Just look at Iran – it's a dictatorship. Now, is it good or bad to attack that country? You decide. There is a shift in how conflicts are dealt with when you have no idea
anymore what is right and what is wrong.
Can you still believe in justice when you look at the chaos around you?
Whether justice is possible or not is a very serious philosophical question.
I remember Hitchcock's Psycho. In the moment when Norman Bates commits the crime, that's when he leaves himself behind. But when we, the audience, condemn him, this is the moment in which he returns to himself. So, who are we judging?
In my film, the situation is actually very obvious. There is no such thing as justice in a lawless system. In Kornyev's case, he comes from a point of complete lack of knowledge, and when he starts to understand, there's nothing left that he can
possibly do. And that brings us back to the question that the two security officers ask him when he's on the train: What can we do when there is a criminal who hasn't yet committed a crime? There is no answer to that.
How can we stop history from repeating itself?
The sentence is incomplete; it doesn't represent fully what is going on. History
repeats itself when the people who are participating in it do not learn from their own experience.

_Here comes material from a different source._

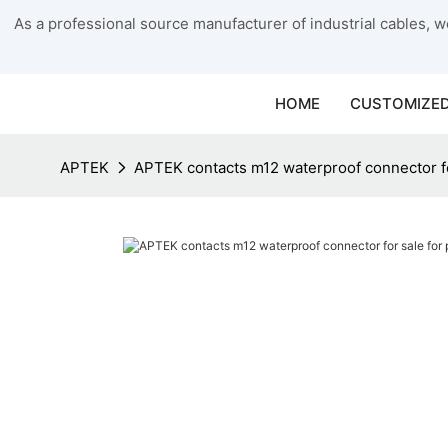
As a professional source manufacturer of industrial cables, we
HOME
CUSTOMIZED
APTEK
APTEK contacts m12 waterproof connector f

What should have happened the very moment the Soviet Union
collapsed was a trial of the crimes of the Soviet government. But there was no trial, no understanding. There was no knowledge and no moral lessons learned from the enormous crimes that were inflicted on the peoples of the countries under Soviet rule. That means that this form of life that was going on in the Soviet Union keeps going on. And if a criminal knows that they won't be punished, they will continue with what they're doing in order to hold on to power, to property, to make life easy for themselves, for their friends and relatives.
You trace Soviet history by switching between documentaries and feature films. Do you follow a certain path, or plan?
In 2018, I released an archive film, The Trial, based on footage of show trials against people whom Stalin had declared enemies of the state. The charges were all fabricated, but Stalin spoke of an "industrial party", of sabotage and of a French plot against the Soviet Union. The astonishing thing was that many of the accused actually pleaded guilty. After that, I wanted to make another film about how these people fared in prison.
Two Prosecutors is very dark and oppressive. At what point did you decide that the film's aesthetic should mirror the crimes of the Stalin regime?
That was the task we set ourselves from the very beginning, to create an
atmosphere that would allow viewers to immerse themselves into what we
believe corresponded with the time depicted in the film. That's why we chose the Academy format [the squarish 4.3 or 1.37:1 aspect ratio for 35mm film] and the soft lighting. We also avoided any colours that would normally be associated with life: green, yellow, orange, violet, and the blue of the sky.
Do you think cinema in general should make audiences feel uncomfortable today?
Art is a phenomenon that develops according to its own rules and laws – there is no right or wrong. It takes the direction where talent drives it. There are directors that make uncomfortable films. I'm one of them. Picasso once said, painting is not there to decorate your living space. Painting is there to attack it. In a similar vein, Pasolini's Salò, or the 120 Days of Sodom [1975] is a provocative piece of art that got banned at the time. Sometimes good directors enter a zone of discomfort in order to make a point.